At least four states have eliminated the option of paying those with disabilities a subminimum wage:
- New Hampshire (2015): The first to explicitly prohibit employing people with disabilities at a lower hourly rate than the federal minimum wage, except for training programs or family businesses.
- Maryland (2016): Banned the state commissioner of labor and industry from allowing sheltered workshops to pay subminimum wages to employees with disabilities. The state will phase out existing authorizations by October 2019. The legislation requires the state Department of Labor, Licensing and Regulation to track wages, unemployment rates and employment status of people with disabilities moving out of sheltered employment settings.
- Alaska (2018): Eliminated subminimum wages for workers with disabilities.

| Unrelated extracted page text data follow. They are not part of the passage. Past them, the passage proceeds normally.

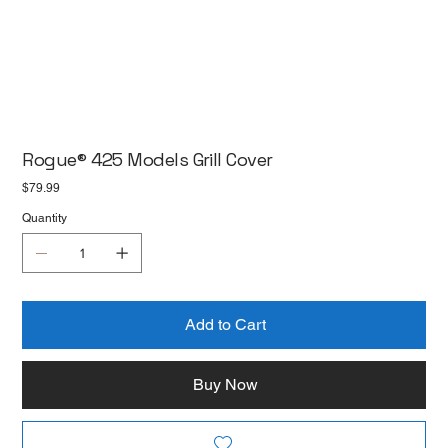
Rogue® 425 Models Grill Cover
Price
$79.99
Quantity
Add to Cart
Buy Now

- Texas (2019): Amended the state’s government-funded Purchasing from People with Disabilities program to mandate all contractors participating in the program increase their wages for workers with disabilities to minimum wage. In instances where a program is unable to employ all workers with disabilities after the measure takes effect, the program shall work "with the workforce commission and any other governmental entity to seek and obtain any job training and employment services that may be suitable for those former employees to find other employment that pays at least the federal minimum wage."
- Oregon (2019) Will phase out subminimum wages by 2023.
- Nevada (2019) This bill increases minimum wages to $12 per hour over five years and will eliminate provisions for subminimum wages for workers with disabilities among other exceptions to the minimum wage.
Connecticut has also considered legislation phasing out the subminimum wage.
In addition to state legislation that phases out and eventually eliminates the exception for paying subminimum wages to certain people with disabilities, state policymakers are adopting policies that establish “employment first” initiatives that make competitive, integrated employment the default and priority preference for all people with disabilities and establish an infrastructure to facilitate this policy objective.
To date, 37 states have adopted some form of Employment First policy through legislation or executive action.
Virginia passed, and Missouri is considering, legislation focusing state resources on competitive and integrated employment for people with disabilities.
Virginia’s law directs certain state agencies to make referrals to employment service organizations that provide competitive employment and pay commensurate wages to workers with disabilities. These employment service organizations are eligible to receive state-funded support services for employees with disabilities. The law does not abolish subminimum wages or prohibit sheltered workshops, but it does require individuals with disabilities make an informed choice about pursuing work in a sheltered workshop or working for subminimum wages.
As states, the federal government, employers, and employees with disabilities continue to reevaluate the barriers and access points to employment, further discussion on topics such as sheltered workshops and subminimum wages is expected.
Loryn Cesario is a policy associate in NCSL’s Employment, Labor and Retirement Program.